The underlying asset is identified using the 'look-through approach' in order to determine the asset to which the compensation amount most directly relates. Paragraph 70 of TR 95/35 states that the underlying asset is identified by looking through to the transaction which generates the compensation receipt.
Applying the look-through approach to the facts of this case, the Property is the asset to which the compensation directly relates. The Property is therefore, the underlying asset and the relevant CGT asset for the purposes of this ruling.
As the compensation payments are received in respect of permanent damage to, or permanent reduction in the value of, an underlying asset, the payments do not relate to the right to seek compensation (paragraphs 6 and 11 of TR 95/35)

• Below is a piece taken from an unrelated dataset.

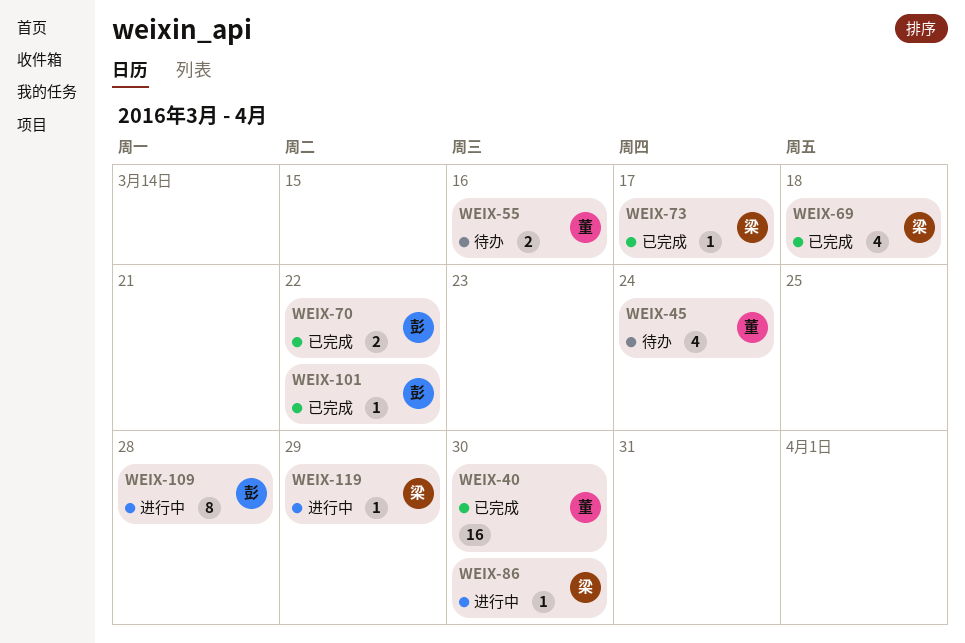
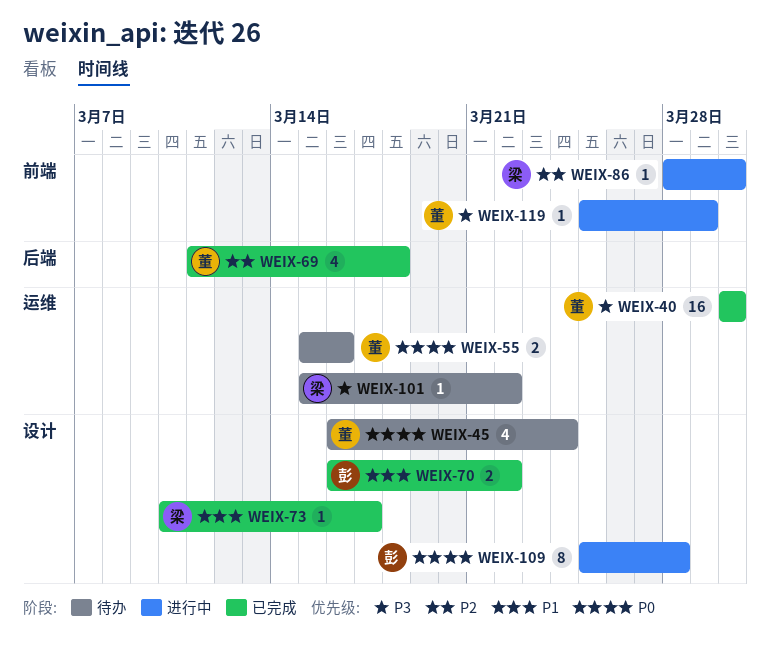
WEIX-69, owner: 梁 -> 董
WEIX-101, status: 已完成 -> 待办
WEIX-101, owner: 彭 -> 梁
WEIX-119, owner: 梁 -> 董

CGT event A1 does not occur because there has not been a disposal of the Property. Further, as the amount is paid in respect of an underlying asset (being the Property), CGT event C2 is not relevant.
There is no CGT event occurring upon receipts of the compensation payments, therefore, the payments do not constitute capital proceeds.
As the compensation payments are received in respect of an underlying asset the payments do not relate to the disposal of the right to seek compensation (paragraph 11 of TR 95/35).
Paragraph 6 of TR 95/35 provides that if an amount of compensation is received by a taxpayer wholly in respect of permanent damage suffered to a post-CGT underlying asset of the taxpayer or for a permanent reduction in the value of a post-CGT underlying asset of the taxpayer, and there is no disposal of that underlying asset at the time of the receipt, we consider that the amount represents a recoupment of all or part of the total acquisition costs of the asset.
As you acquired the Property was acquired after 13 May 1997, subsection 110-45(3) of the ITAA 1997 is relevant, which states:
Expenditure does not form part of any element of the cost base to the extent of any amount you have received as *recoupment of it, except so far as the amount is included in your assessable income.
The compensation amounts under the Agreement are paid to you in respect of permanent damage to the Property and, therefore, reduce the cost base of the Property pursuant to subsection 110-45(3) of the ITAA 1997.
Therefore, the compensation amounts received by the Partnership under the CCA do not constitute capital proceeds in respect of a CGT event happening, nor do they relate to the right to seek compensation. They will reduce the cost base of the Property pursuant to subsection 110-45(3) of the ITAA 1997.